Минут с пять был я рабом этого чувства; наконец рассудок взял верх, я погрозил Мограби и пошел вперед, но собака все держала меня за платье и тащилась за мною; это наконец рассердило меня, я грозно крикнул: «Пусти, Мограби! Сию минуту пусти!» Он выпустил из зубов мое платье и шел по следам, опустя голову; по временам слышалось, что он воет потихоньку; оглянувшись раза два, я видел, что шерсть его все еще стоит щетиною и что он дрожит всем телом.

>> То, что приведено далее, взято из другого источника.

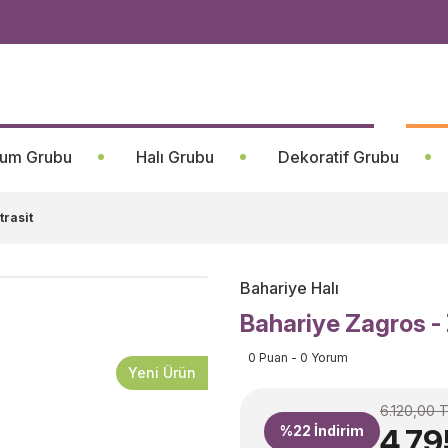
um Grubu
Halı Grubu
Dekoratif Grubu
rasit
Bahariye Halı
Bahariye Zagros -
0 Puan - 0 Yorum
Yeni Ürün
6.120,00 
%22
İndirim
4.79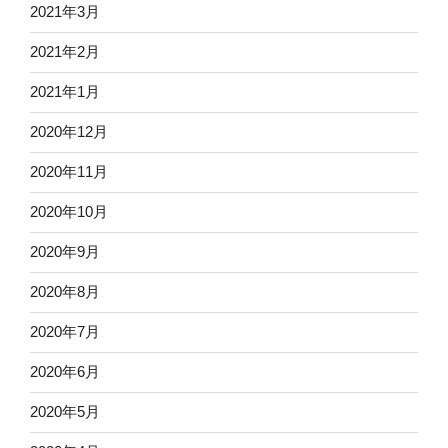
2021年3月
2021年2月
2021年1月
2020年12月
2020年11月
2020年10月
2020年9月
2020年8月
2020年7月
2020年6月
2020年5月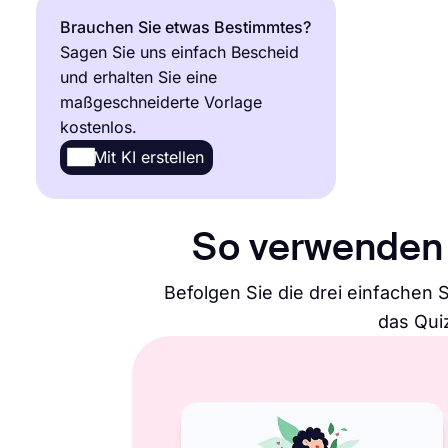
Brauchen Sie etwas Bestimmtes?
Sagen Sie uns einfach Bescheid
und erhalten Sie eine
maßgeschneiderte Vorlage
kostenlos.
Mit KI erstellen
So verwenden 
Befolgen Sie die drei einfachen 
das Quiz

По мере того, как я подвигался к средине долины, трава становилась ниже, и я наконец увидел то, что с высоты дерева почел хижинами или стогами сена: это были широкие, низкие кусты, посаженные или сами по себе выросшие так, что между ними образовался саженей на полтораста во все стороны совершенно круглый луг. Желая войти в эту природную ограду, я направил туда шаги мои. Мограби начал стонать, однако ж следовал за мною; но когда я дошел до кустов, служивших каймою круглому лугу, Мограби завыл во весь голос, ухватил платье зубами, уперся ногами в землю и так сильно держал меня, что я не мог сделать шагу вперед. В эту самую минуту вышел из-за кустов человек, в котором я, несмотря на темноту, тотчас узнал барона Рейнгофа. Пять или шесть лет нисколько его не переменили: та же бледность, та же пасмурность, суровость, грусть; он не постарел, не потолстел, не подурнел, — одним словом, Рейнгоф, которого я видел шесть лет тому назад, был опять передо мною.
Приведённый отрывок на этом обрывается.